*** Opening of Records to process ***

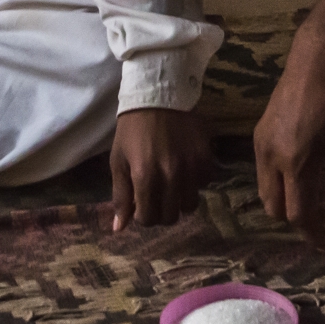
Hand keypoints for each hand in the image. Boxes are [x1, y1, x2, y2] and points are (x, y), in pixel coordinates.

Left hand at [109, 108, 213, 228]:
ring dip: (180, 201)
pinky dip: (195, 182)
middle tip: (156, 199)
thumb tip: (119, 228)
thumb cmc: (132, 129)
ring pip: (190, 205)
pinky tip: (186, 170)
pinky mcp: (206, 156)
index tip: (142, 206)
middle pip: (170, 216)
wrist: (158, 95)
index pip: (148, 218)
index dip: (143, 217)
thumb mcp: (118, 161)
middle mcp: (170, 175)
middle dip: (161, 213)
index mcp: (145, 177)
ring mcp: (191, 167)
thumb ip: (121, 196)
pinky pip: (204, 184)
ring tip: (172, 187)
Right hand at [252, 35, 324, 243]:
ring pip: (266, 190)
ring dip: (285, 201)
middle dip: (297, 220)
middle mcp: (271, 158)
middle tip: (322, 221)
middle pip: (275, 208)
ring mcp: (261, 144)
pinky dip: (278, 182)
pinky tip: (299, 174)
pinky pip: (263, 170)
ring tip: (310, 198)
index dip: (314, 233)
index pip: (299, 214)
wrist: (321, 59)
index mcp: (296, 164)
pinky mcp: (259, 131)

*** Close of Records to process ***

What the task asks:
Only the text of the records above is to be reproduced, exactly as given; the pictures are dropped.

Response:
Hand keypoints for each hand in the image. Boxes are [x1, y1, x2, y2] and points are (x, y), in pixel coordinates.

Left hand at [109, 108, 213, 228]:
ring dip: (180, 201)
pinky dip: (195, 182)
middle tip: (156, 199)
thumb tip: (119, 228)
thumb cmc: (132, 129)
ring pip: (190, 205)
pinky tip: (186, 170)
pinky mcp: (206, 156)
index tip: (142, 206)
middle pip: (170, 216)
wrist: (158, 95)
index pip: (148, 218)
index dip: (143, 217)
thumb mcp: (118, 161)
middle mcp: (170, 175)
middle dip: (161, 213)
index mcp: (145, 177)
ring mcp: (191, 167)
thumb ip: (121, 196)
pinky pip: (204, 184)
ring tip: (172, 187)
Right hand at [252, 35, 324, 243]:
ring pip: (266, 190)
ring dip: (285, 201)
middle dip: (297, 220)
middle mcp: (271, 158)
middle tip: (322, 221)
middle pip: (275, 208)
ring mcp: (261, 144)
pinky dip: (278, 182)
pinky tip: (299, 174)
pinky pip: (263, 170)
ring tip: (310, 198)
index dip: (314, 233)
index pip: (299, 214)
wrist: (321, 59)
index mcp: (296, 164)
pinky mcp: (259, 131)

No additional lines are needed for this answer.